About Burnin Ethyl
Sometimes there is truth in advertising. Burnin' Ethyl is what you would think it would be: a rock and
roll party for all your drinking, dining and dancing needs. A little roots, a lot of rockabilly, some
country, a dash of Brit pubrock but 100% distilled rock and roll from the gut. Emphasis on the roll and
on the dancefloor. Like a '67 Shelby Mustang or a '57 Gretsch Falcon, a classic never goes out of style.
The story starts as it often does in high school with two 17 year olds with guitars and big ideas. Trevor “57 Trevy” Rogers was into punk and Craig “Gory” Koshul was into Neil Young. They soaked up the Hamilton sound of the Florida Razors, Trouble Boys and the Shakers but Teenage Heads Let's Shake was the light on the road to Damascus. Old school rock and roll with the energy of punk. Simple, strong songs played loud and proud. It could be done. But how? And where to start?
The boys served their musical apprenticeship with the vets in such stalwart country and rock outfits as Tripwire and Shakedown and any fill in stage time to be had. They got the dirty looks and the beers but mostly they got the old time songs. While settling in on bass and twangy lead guitar they had to lift the old guys' repetoire. And they loved it. Elvis, Duane Eddy, Buddy, Eddie Cochran, Cash, Jones and Chuck Berry fit right in with Rockpile, the Stray Cats and the Clash on the playlist. And they started to write more songs of their own.
After years in the clubs and on the road Trev split for Alberta and Craig played the field. When Trev returned they met up at an audition for a Blondie cover band and started to hit the roots and rockabilly again with drummer Deryke Spriggs. It was time to get original. Stripped down, economical and to the point, Burnin' Ethyl was born. All that playing and all those songs were about to hit critical mass. 2007 saw the release of Rock and Roll Combustion with a lot of shows and 2010's Pop the Hood continued the straight ahead tradition of what they call rock and roll.

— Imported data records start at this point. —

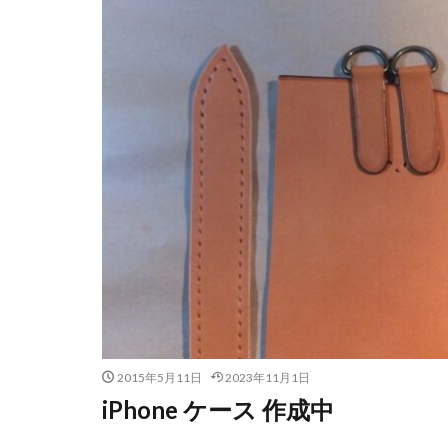
2015年5月11日
2023年11月1日
iPhone ケース 作成中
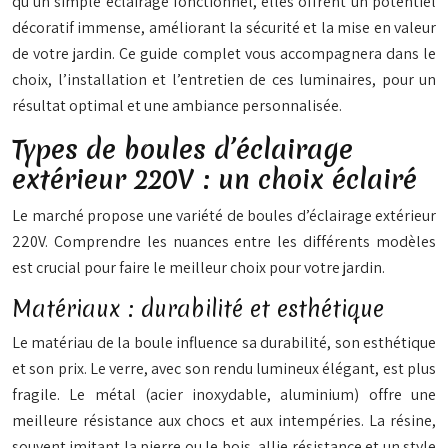
qu’un simple éclairage fonctionnel, elles offrent un potentiel
décoratif immense, améliorant la sécurité et la mise en valeur
de votre jardin. Ce guide complet vous accompagnera dans le
choix, l’installation et l’entretien de ces luminaires, pour un
résultat optimal et une ambiance personnalisée.
Types de boules d’éclairage
extérieur 220V : un choix éclairé
Le marché propose une variété de boules d’éclairage extérieur
220V. Comprendre les nuances entre les différents modèles
est crucial pour faire le meilleur choix pour votre jardin.
Matériaux : durabilité et esthétique
Le matériau de la boule influence sa durabilité, son esthétique
et son prix. Le verre, avec son rendu lumineux élégant, est plus
fragile. Le métal (acier inoxydable, aluminium) offre une
meilleure résistance aux chocs et aux intempéries. La résine,
souvent imitant la pierre ou le bois, allie résistance et un style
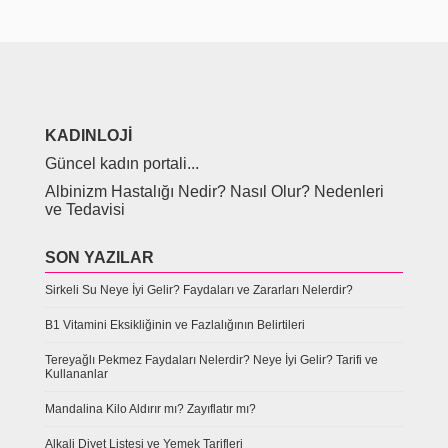
KADINLOJI
Güncel kadın portali...
Albinizm Hastalığı Nedir? Nasıl Olur? Nedenleri
ve Tedavisi
SON YAZILAR
Sirkeli Su Neye İyi Gelir? Faydaları ve Zararları Nelerdir?
B1 Vitamini Eksikliğinin ve Fazlalığının Belirtileri
Tereyağlı Pekmez Faydaları Nelerdir? Neye İyi Gelir? Tarifi ve
Kullananlar
Mandalina Kilo Aldırır mı? Zayıflatır mı?
Alkali Diyet Listesi ve Yemek Tarifleri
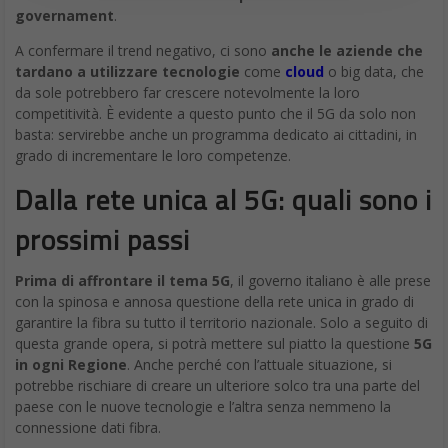
governament
.
A confermare il trend negativo, ci sono
anche le aziende che
tardano a utilizzare tecnologie
come
cloud
o big data, che
da sole potrebbero far crescere notevolmente la loro
competitività. È evidente a questo punto che il 5G da solo non
basta: servirebbe anche un programma dedicato ai cittadini, in
grado di incrementare le loro competenze.
Dalla rete unica al 5G: quali sono i
prossimi passi
Prima di affrontare il tema 5G
, il governo italiano è alle prese
con la spinosa e annosa questione della rete unica in grado di
garantire la fibra su tutto il territorio nazionale. Solo a seguito di
questa grande opera, si potrà mettere sul piatto la questione
5G
in ogni Regione
. Anche perché con l’attuale situazione, si
potrebbe rischiare di creare un ulteriore solco tra una parte del
paese con le nuove tecnologie e l’altra senza nemmeno la
connessione dati fibra.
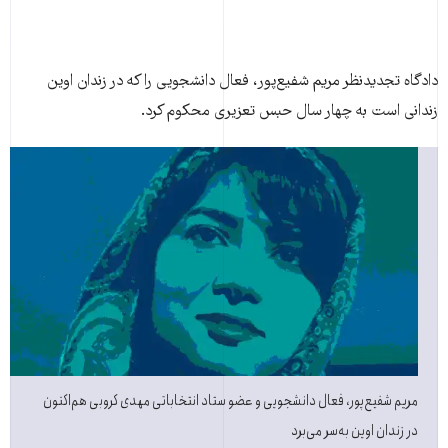
دادگاه تجدیدنظر مريم شفيع‌پور، فعال دانشجويی را که در زندان اوین
زندانی است به چهار سال حبس تعزيری محکوم کرد.
مریم شفیع‌پور، فعال دانشجویی و عضو ستاد انتخاباتی مهدی کروبی هم‌اکنون
در زندان اوین به‌سر می‌برد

Deryke's departure left a rotating cast of drummers but they zeroed in on SG “Chuck Holliday” Sinnicks who had racked up credits with Ray Materick, Kim Deschamps and even Stompin' Tom Conners to round out the trio and carry on doing what they do best. Keeping the dancefloor full and the beer cooler empty with 100% rock and roll from the gut. Like a '57 strat, a classic never goes out of style.